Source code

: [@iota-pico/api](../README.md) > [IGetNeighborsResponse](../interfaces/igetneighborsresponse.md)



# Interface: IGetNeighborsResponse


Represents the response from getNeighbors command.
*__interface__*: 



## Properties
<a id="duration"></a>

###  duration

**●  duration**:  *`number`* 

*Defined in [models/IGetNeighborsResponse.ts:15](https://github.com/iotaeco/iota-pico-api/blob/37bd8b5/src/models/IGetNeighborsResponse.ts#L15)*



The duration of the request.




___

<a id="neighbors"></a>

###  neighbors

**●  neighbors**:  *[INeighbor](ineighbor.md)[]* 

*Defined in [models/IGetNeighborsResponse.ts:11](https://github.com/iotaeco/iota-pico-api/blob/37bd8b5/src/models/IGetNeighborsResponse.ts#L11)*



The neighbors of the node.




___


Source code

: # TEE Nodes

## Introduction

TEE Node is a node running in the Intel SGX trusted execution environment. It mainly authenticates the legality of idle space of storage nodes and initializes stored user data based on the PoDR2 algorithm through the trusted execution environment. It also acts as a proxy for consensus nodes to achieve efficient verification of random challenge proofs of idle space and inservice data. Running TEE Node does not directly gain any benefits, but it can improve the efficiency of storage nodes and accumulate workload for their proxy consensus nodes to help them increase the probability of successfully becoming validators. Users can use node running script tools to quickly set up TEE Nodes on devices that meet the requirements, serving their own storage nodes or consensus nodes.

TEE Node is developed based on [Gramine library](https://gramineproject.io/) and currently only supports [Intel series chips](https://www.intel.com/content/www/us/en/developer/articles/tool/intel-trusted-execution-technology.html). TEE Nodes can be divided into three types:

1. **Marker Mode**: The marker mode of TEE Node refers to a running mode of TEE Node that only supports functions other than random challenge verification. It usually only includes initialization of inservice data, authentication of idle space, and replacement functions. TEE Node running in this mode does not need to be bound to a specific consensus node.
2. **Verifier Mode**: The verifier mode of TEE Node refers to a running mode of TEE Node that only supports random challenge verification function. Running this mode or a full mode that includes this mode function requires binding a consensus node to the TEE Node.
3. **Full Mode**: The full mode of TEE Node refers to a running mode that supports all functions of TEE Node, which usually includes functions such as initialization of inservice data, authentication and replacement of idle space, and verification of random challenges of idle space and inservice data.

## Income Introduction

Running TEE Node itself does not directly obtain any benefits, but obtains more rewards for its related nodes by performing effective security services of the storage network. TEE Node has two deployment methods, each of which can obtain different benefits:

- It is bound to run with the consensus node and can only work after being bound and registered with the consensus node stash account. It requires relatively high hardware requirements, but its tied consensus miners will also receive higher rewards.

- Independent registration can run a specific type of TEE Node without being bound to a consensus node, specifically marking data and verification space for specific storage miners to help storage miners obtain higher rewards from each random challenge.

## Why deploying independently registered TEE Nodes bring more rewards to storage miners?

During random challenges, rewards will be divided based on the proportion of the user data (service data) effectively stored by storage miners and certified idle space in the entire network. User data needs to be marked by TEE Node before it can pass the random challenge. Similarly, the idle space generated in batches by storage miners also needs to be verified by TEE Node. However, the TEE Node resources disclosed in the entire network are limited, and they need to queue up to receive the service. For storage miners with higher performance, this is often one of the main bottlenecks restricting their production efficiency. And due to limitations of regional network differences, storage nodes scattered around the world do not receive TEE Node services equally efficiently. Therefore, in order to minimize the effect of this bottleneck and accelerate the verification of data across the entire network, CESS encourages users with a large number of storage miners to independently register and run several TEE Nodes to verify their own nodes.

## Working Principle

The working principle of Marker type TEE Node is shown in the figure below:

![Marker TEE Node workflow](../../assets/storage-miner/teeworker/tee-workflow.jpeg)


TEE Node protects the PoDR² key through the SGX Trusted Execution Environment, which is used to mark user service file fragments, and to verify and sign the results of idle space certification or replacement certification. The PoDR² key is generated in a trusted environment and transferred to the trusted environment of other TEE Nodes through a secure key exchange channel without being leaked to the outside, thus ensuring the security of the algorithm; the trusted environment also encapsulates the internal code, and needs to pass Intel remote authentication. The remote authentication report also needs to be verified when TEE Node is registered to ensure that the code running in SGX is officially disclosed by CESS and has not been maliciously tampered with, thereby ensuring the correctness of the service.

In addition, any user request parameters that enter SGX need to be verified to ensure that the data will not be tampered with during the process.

About this exercise
Please reproduce, exactly as written, the lines of the records from the first line through the one containing "1. **Marker Mode**: The".

Written solution
Source code

: [@iota-pico/api](../README.md) > [IGetNeighborsResponse](../interfaces/igetneighborsresponse.md)



# Interface: IGetNeighborsResponse


Represents the response from getNeighbors command.
*__interface__*: 



## Properties
<a id="duration"></a>

###  duration

**●  duration**:  *`number`* 

*Defined in [models/IGetNeighborsResponse.ts:15](https://github.com/iotaeco/iota-pico-api/blob/37bd8b5/src/models/IGetNeighborsResponse.ts#L15)*



The duration of the request.




___

<a id="neighbors"></a>

###  neighbors

**●  neighbors**:  *[INeighbor](ineighbor.md)[]* 

*Defined in [models/IGetNeighborsResponse.ts:11](https://github.com/iotaeco/iota-pico-api/blob/37bd8b5/src/models/IGetNeighborsResponse.ts#L11)*



The neighbors of the node.




___


Source code

: # TEE Nodes

## Introduction

TEE Node is a node running in the Intel SGX trusted execution environment. It mainly authenticates the legality of idle space of storage nodes and initializes stored user data based on the PoDR2 algorithm through the trusted execution environment. It also acts as a proxy for consensus nodes to achieve efficient verification of random challenge proofs of idle space and inservice data. Running TEE Node does not directly gain any benefits, but it can improve the efficiency of storage nodes and accumulate workload for their proxy consensus nodes to help them increase the probability of successfully becoming validators. Users can use node running script tools to quickly set up TEE Nodes on devices that meet the requirements, serving their own storage nodes or consensus nodes.

TEE Node is developed based on [Gramine library](https://gramineproject.io/) and currently only supports [Intel series chips](https://www.intel.com/content/www/us/en/developer/articles/tool/intel-trusted-execution-technology.html). TEE Nodes can be divided into three types:

1. **Marker Mode**: The marker mode of TEE Node refers to a running mode of TEE Node that only supports functions other than random challenge verification. It usually only includes initialization of inservice data, authentication of idle space, and replacement functions. TEE Node running in this mode does not need to be bound to a specific consensus node.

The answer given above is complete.